*** Opening of Information provided ***

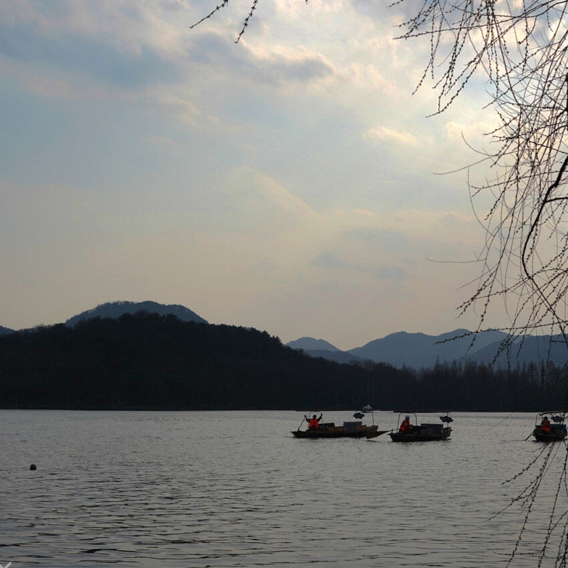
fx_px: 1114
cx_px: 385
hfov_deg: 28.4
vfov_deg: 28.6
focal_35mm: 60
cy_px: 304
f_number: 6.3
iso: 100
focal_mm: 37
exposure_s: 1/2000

*** Close of Information provided ***

What you should do:
Restate the entire listing word for word, excluding pictures.

Reply:
fx_px: 1114
cx_px: 385
hfov_deg: 28.4
vfov_deg: 28.6
focal_35mm: 60
cy_px: 304
f_number: 6.3
iso: 100
focal_mm: 37
exposure_s: 1/2000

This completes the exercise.